◆ Task to complete
Convert the lines read from the records below into a Markdown table with the columns "No." and "Text," numbering each line in order and skipping blank lines. Leave the pictures out of the table.

◆ Entries supplied
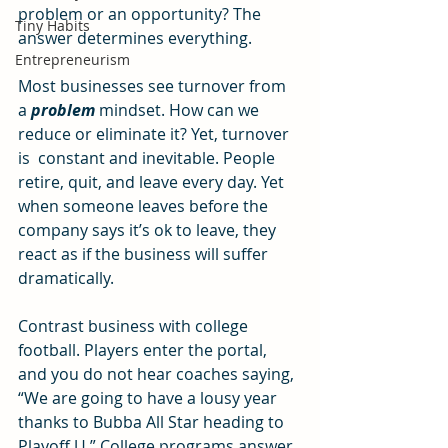
problem or an opportunity? The 
Tiny Habits
answer determines everything. 
Entrepreneurism
Most businesses see turnover from 
a 
problem
 mindset. How can we 
reduce or eliminate it? Yet, turnover 
is  constant and inevitable. People 
retire, quit, and leave every day. Yet 
when someone leaves before the 
company says it’s ok to leave, they 
react as if the business will suffer 
dramatically. 
Contrast business with college 
football. Players enter the portal, 
and you do not hear coaches saying, 
“We are going to have a lousy year 
thanks to Bubba All Star heading to 
Playoff U.” College programs answer 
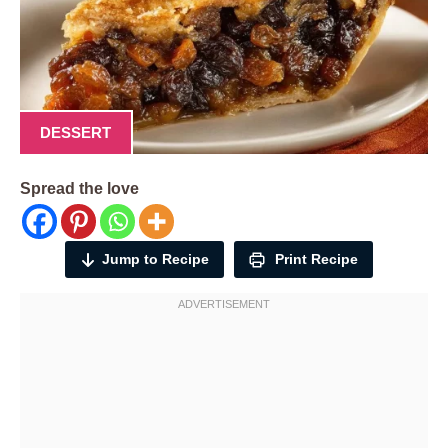
DESSERT
Spread the love
Jump to Recipe
Print Recipe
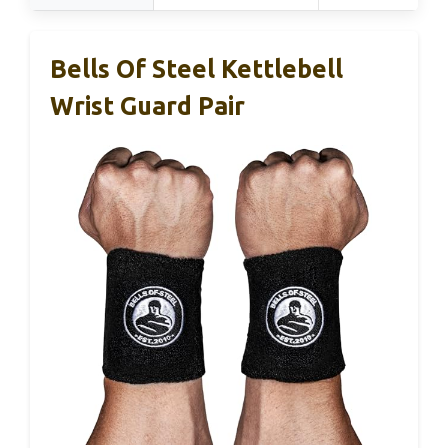
Bells Of Steel Kettlebell
Wrist Guard Pair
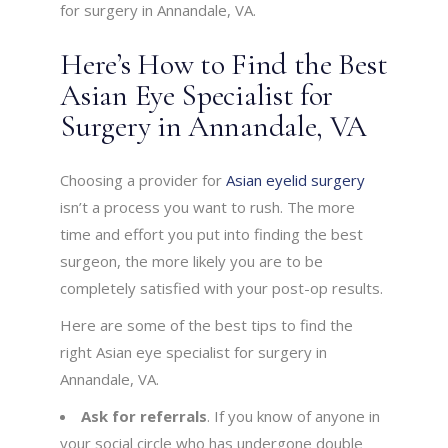
for surgery in Annandale, VA.
Here’s How to Find the Best
Asian Eye Specialist for
Surgery in Annandale, VA
Choosing a provider for
Asian eyelid surgery
isn’t a process you want to rush. The more
time and effort you put into finding the best
surgeon, the more likely you are to be
completely satisfied with your post-op results.
Here are some of the best tips to find the
right Asian eye specialist for surgery in
Annandale, VA.
Ask for referrals
. If you know of anyone in
your social circle who has undergone double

◆ Exercise response
| No. | Text |
|---|---|
| 1 | problem or an opportunity? The  |
| 2 | Tiny Habits |
| 3 | answer determines everything.  |
| 4 | Entrepreneurism |
| 5 | Most businesses see turnover from  |
| 6 | a  |
| 7 | problem |
| 8 |  mindset. How can we  |
| 9 | reduce or eliminate it? Yet, turnover  |
| 10 | is  constant and inevitable. People  |
| 11 | retire, quit, and leave every day. Yet  |
| 12 | when someone leaves before the  |
| 13 | company says it’s ok to leave, they  |
| 14 | react as if the business will suffer  |
| 15 | dramatically.  |
| 16 | Contrast business with college  |
| 17 | football. Players enter the portal,  |
| 18 | and you do not hear coaches saying,  |
| 19 | “We are going to have a lousy year  |
| 20 | thanks to Bubba All Star heading to  |
| 21 | Playoff U.” College programs answer  |
| 22 | DESSERT |
| 23 | Spread the love |
| 24 | Jump to Recipe |
| 25 | Print Recipe |
| 26 | Bells Of Steel Kettlebell |
| 27 | Wrist Guard Pair |
| 28 | for surgery in Annandale, VA. |
| 29 | Here’s How to Find the Best |
| 30 | Asian Eye Specialist for |
| 31 | Surgery in Annandale, VA |
| 32 | Choosing a provider for |
| 33 | Asian eyelid surgery |
| 34 | isn’t a process you want to rush. The more |
| 35 | time and effort you put into finding the best |
| 36 | surgeon, the more likely you are to be |
| 37 | completely satisfied with your post-op results. |
| 38 | Here are some of the best tips to find the |
| 39 | right Asian eye specialist for surgery in |
| 40 | Annandale, VA. |
| 41 | Ask for referrals |
| 42 | . If you know of anyone in |
| 43 | your social circle who has undergone double |